# Przesiadka z ubuntu - Kilka Pytan problemow...

## Merkmer

Witam!

Przesiadlem sie wlasnie z ubuntu na gentoo co bylo dla mnie ciezkim szokiem... ale poradzilem sobie dzieki swietnej dokumentacji:) Ale nie pisze tematu zeby o tym opowiadac... generalnie mam kilka problemow mianowicie:

1 Jak wiadac nie mam polskich liter

2 Caly system jest po angielsku

3 nie moge zainstalowac kadu - opis na stronie kadu.net nie dziala

4 Czy po instalacji trzeba dodawac jakies zrodla do emarge zeby byly z nim wszystkie programy? mowie o sytulacji jaka ma miejsce w ubuntu i debianie tzn kilkanascie wpisow repozytoriow...

5 Co z mp3 i filmami?

6 Jak ulatwiacie sobie zycie w gentoo? Jakie programy warto zainstalowac z jakich skryptow korzystac?

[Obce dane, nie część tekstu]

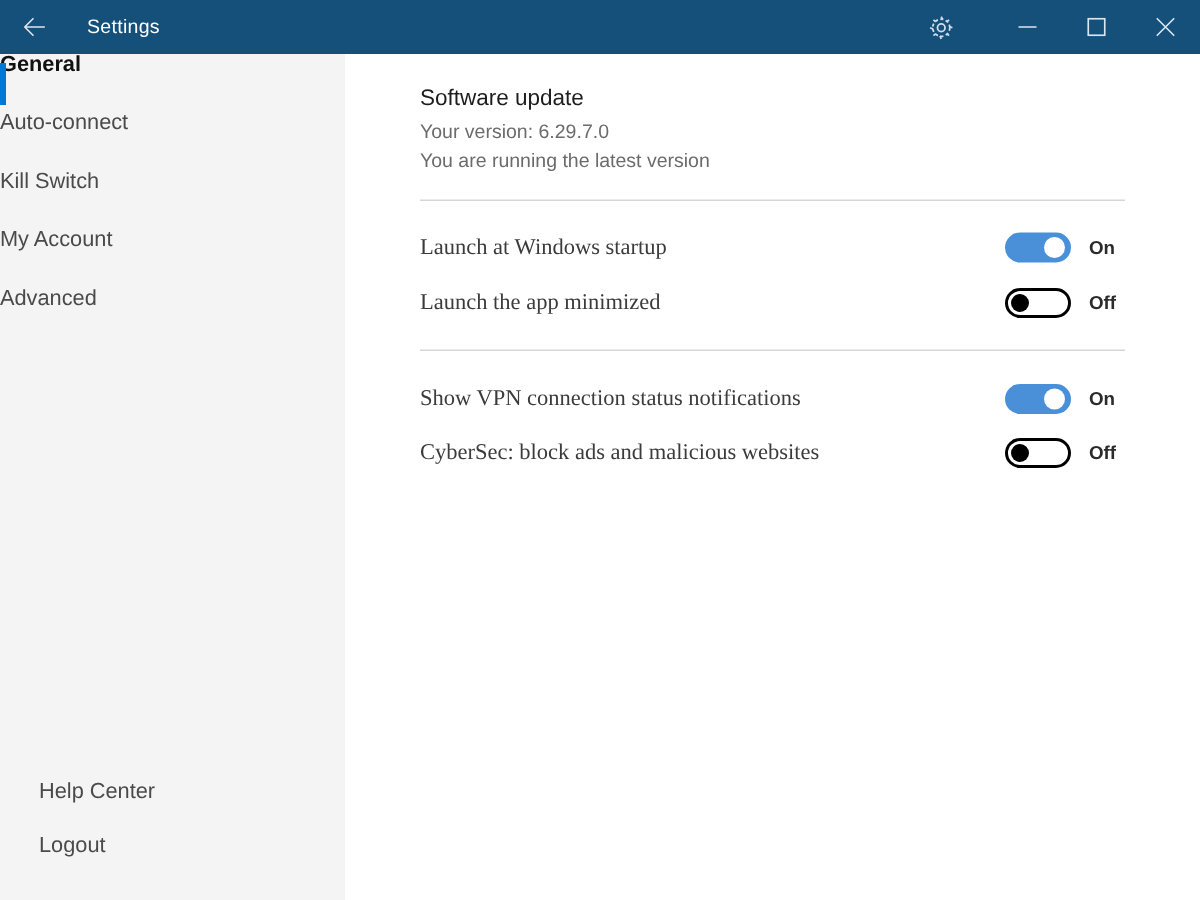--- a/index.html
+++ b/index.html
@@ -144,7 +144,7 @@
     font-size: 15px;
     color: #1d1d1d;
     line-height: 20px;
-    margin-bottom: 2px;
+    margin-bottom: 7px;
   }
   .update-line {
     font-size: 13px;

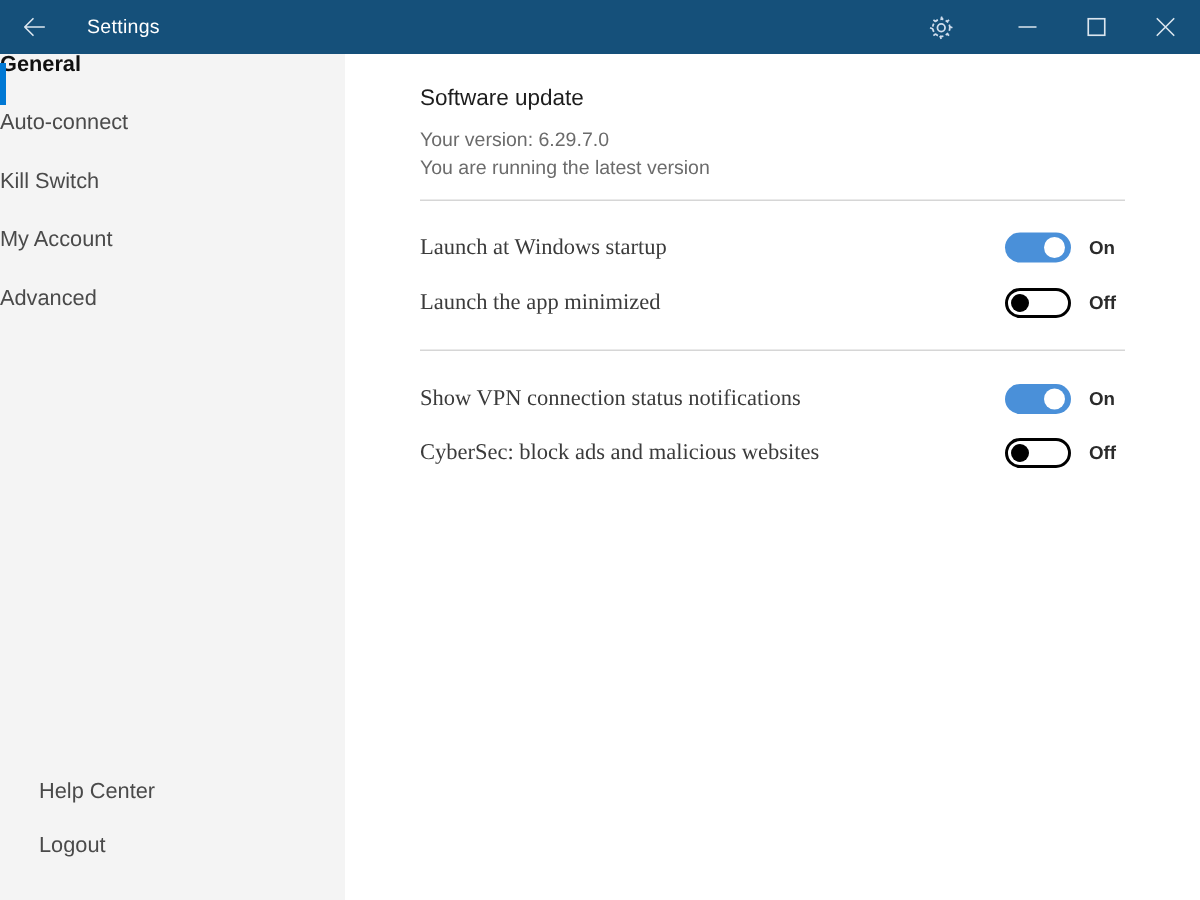--- a/index.html
+++ b/index.html
@@ -176,12 +176,11 @@
   .toggle-row.r4 { top: 252px; }
 
   .row-label {
-    font-size: 15px;
+    font-size: 11px;
     color: #3b3b3b;
     line-height: 1;
     flex: 1 1 auto;
     white-space: nowrap;
-    font-family: Liberation Serif, serif;
   }
 
   .switch-wrap {

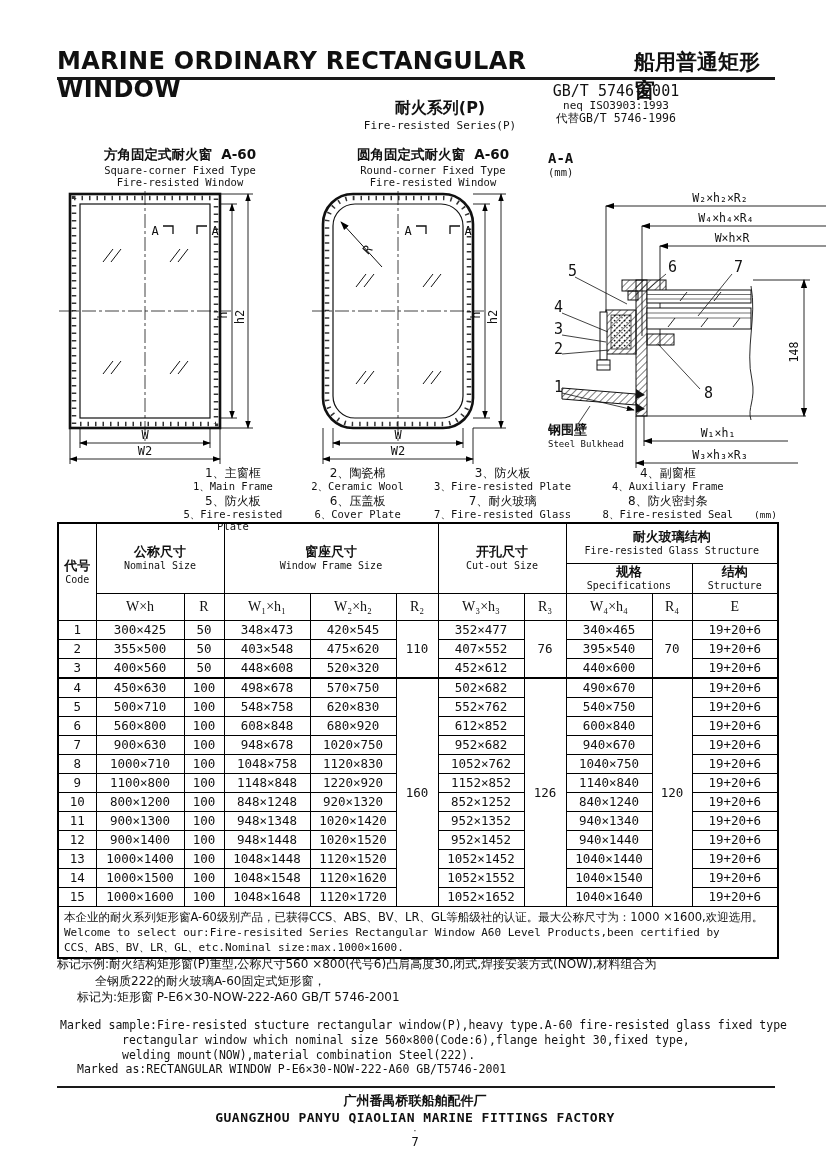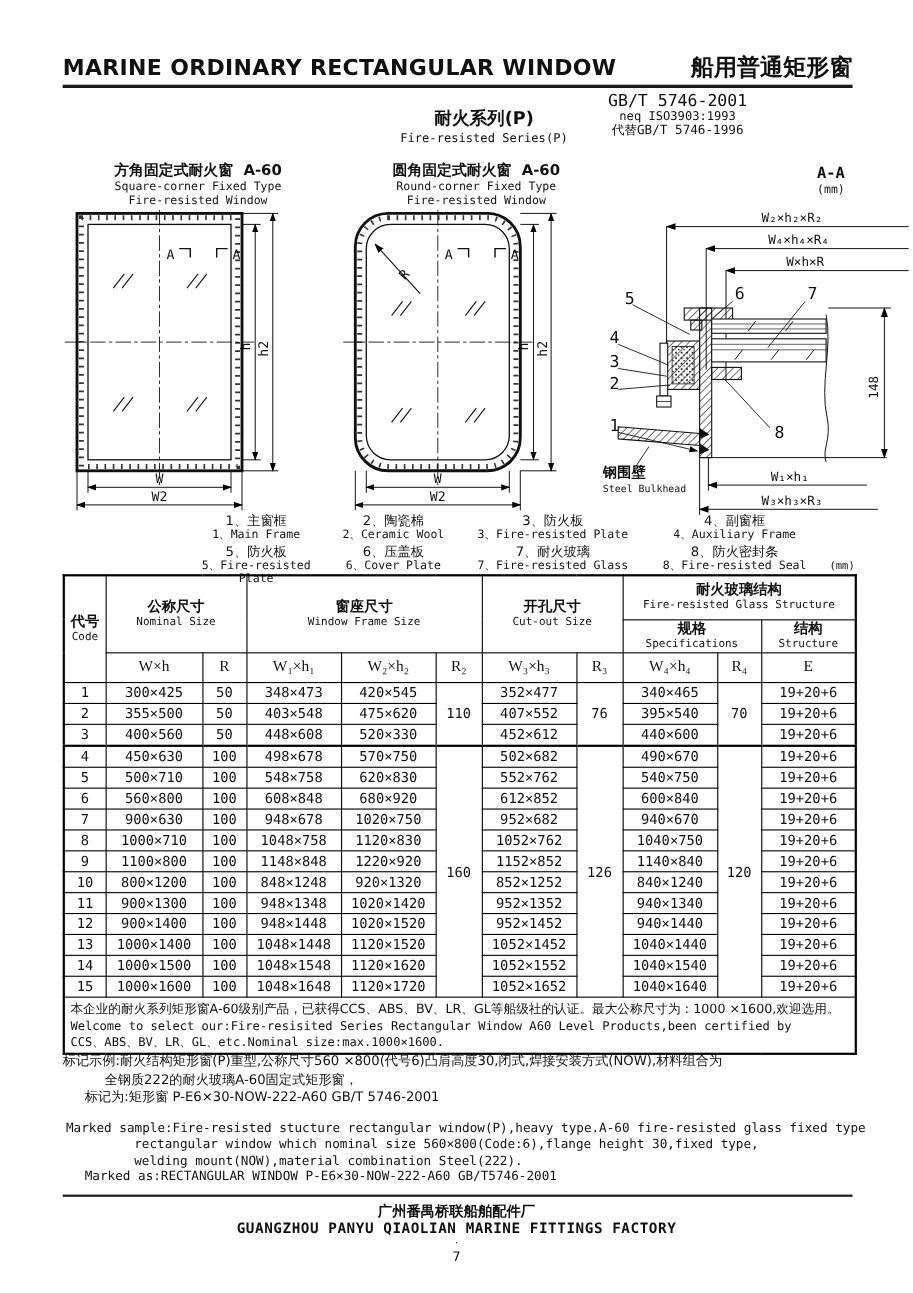--- a/index.html
+++ b/index.html
@@ -9,7 +9,7 @@
   .mono{font-family:"DejaVu Sans Mono","Liberation Mono",monospace;}
   
   .title-row{left:57px;top:47px;width:718px;display:flex;justify-content:space-between;align-items:baseline;}
-  .title-en{font-size:20px;font-weight:700;letter-spacing:.3px;}
+  .title-en{font-size:24px;font-weight:700;letter-spacing:.3px;}
   .title-cn{font-size:21px;font-weight:600;}
   .hdr-rule{left:57px;top:77px;width:718px;height:3px;background:#1a1a1a;}
   .standards{left:457px;top:83px;width:318px;text-align:center;line-height:1.12;}

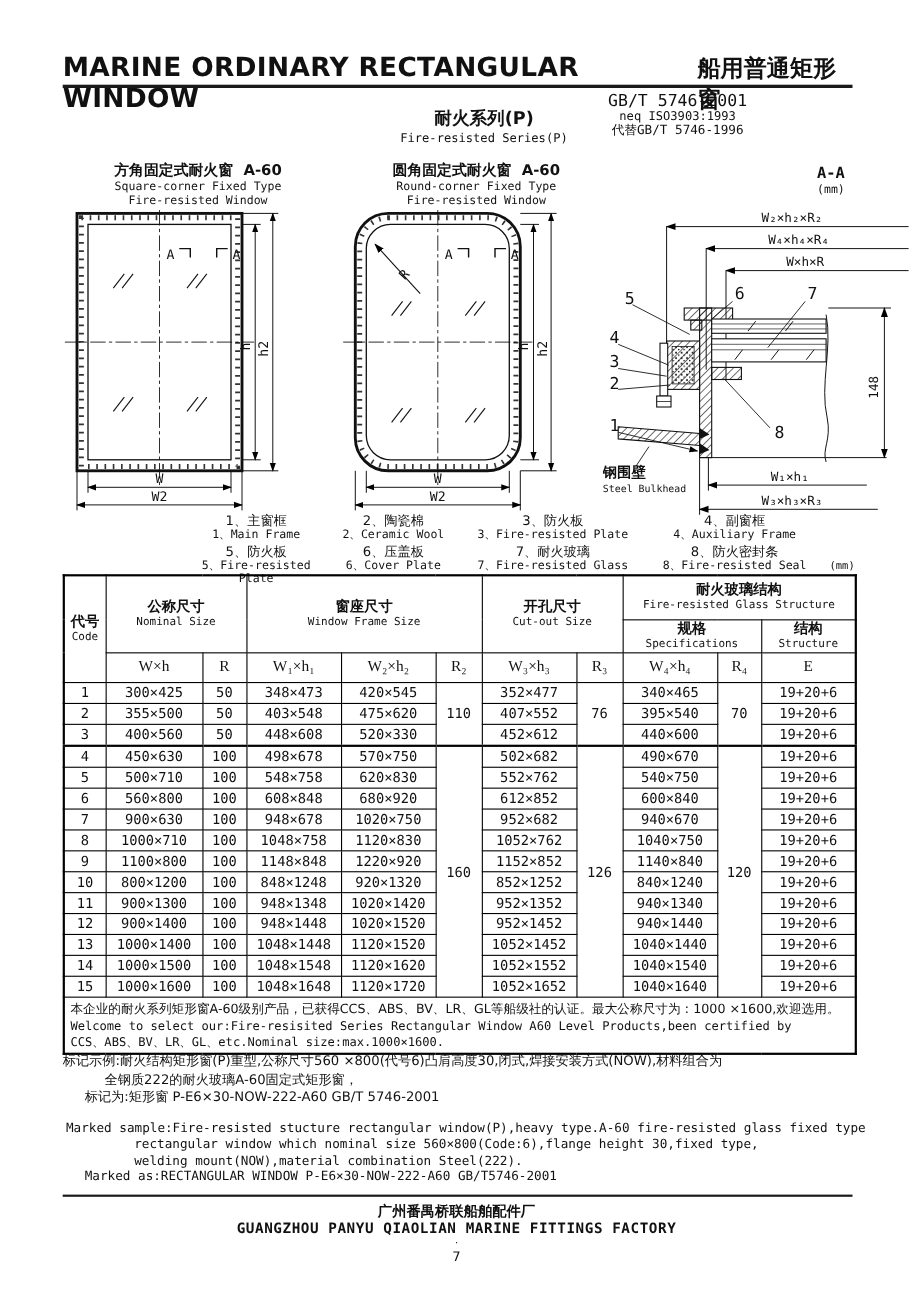--- a/index.html
+++ b/index.html
@@ -26,7 +26,7 @@
   .dt-cn{font-size:13.5px;font-weight:600;white-space:pre;}
   .dt-en{font-size:10.5px;line-height:12px;}
   .diag svg{display:block;margin-top:3px;}
-  .sec-title{left:548px;top:150px;width:220px;text-align:right;}
+  .sec-title{left:548px;top:150px;width:220px;text-align:left;}
   .sec-aa{font-size:14px;font-weight:700;}
   .sec-mm{font-size:10.5px;}
   svg text{fill:#111;}

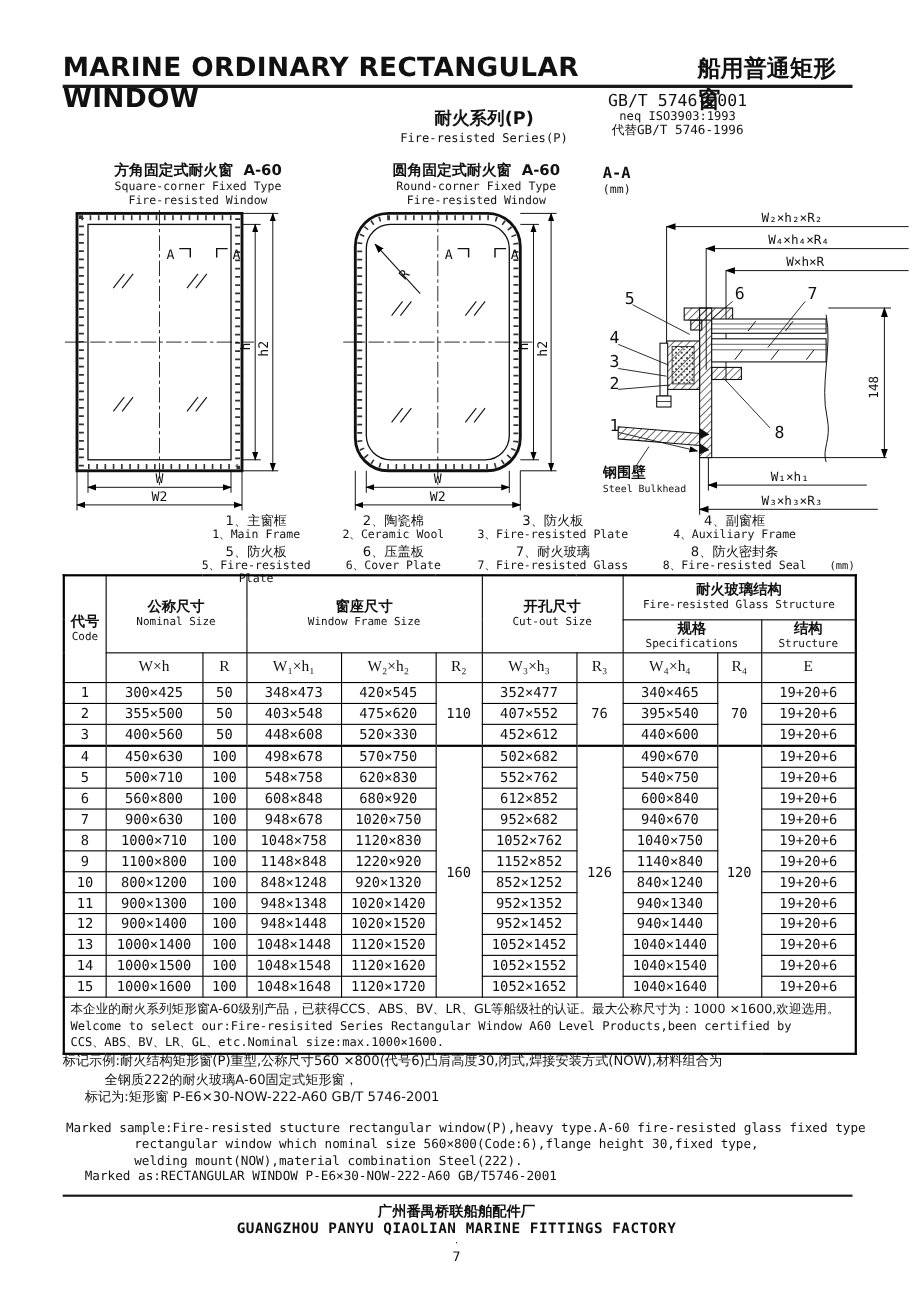--- a/index.html
+++ b/index.html
@@ -438,7 +438,7 @@
           <td>400×560</td>
           <td>50</td>
           <td>448×608</td>
-          <td>520×330</td>
+          <td>520×320</td>
           <td>452×612</td>
           <td>440×600</td>
           <td>19+20+6</td>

Jestem nowy wiec prosze o zrozumienie i z gory dzieki za pomoc!!Last edited by Merkmer on Thu Sep 20, 2007 7:43 pm; edited 1 time in total

----------

## Kurt Steiner

Matko! Dobrze, że tu jeszcze mod nie wpadł, bo by się krew, polała...   :Very Happy: 

Stary, przeczytaj jeszcze raz tą dokumantację, o której wspomniałeś i uzyskasz odpowiedź na swoje pytania. Co do lokalizacji to wpisz w google "podręcznik lokalizaji gentoo" i znajdziesz. Aaa... i przeczytaj apel...  :Smile: 

----------

## Merkmer

Czytam czytam ale jakos leci to dziwnie...prosze o konkrety bo 2 dzien juz siedze nad tym:(

----------

## wuja

 *Merkmer wrote:*   

> ..
> 
> 3 nie moge zainstalowac kadu - opis na stronie kadu.net nie dziala
> 
> ..

 A taka podstawowa komenda jak emerge nie działa? Po co Ci kadu.net?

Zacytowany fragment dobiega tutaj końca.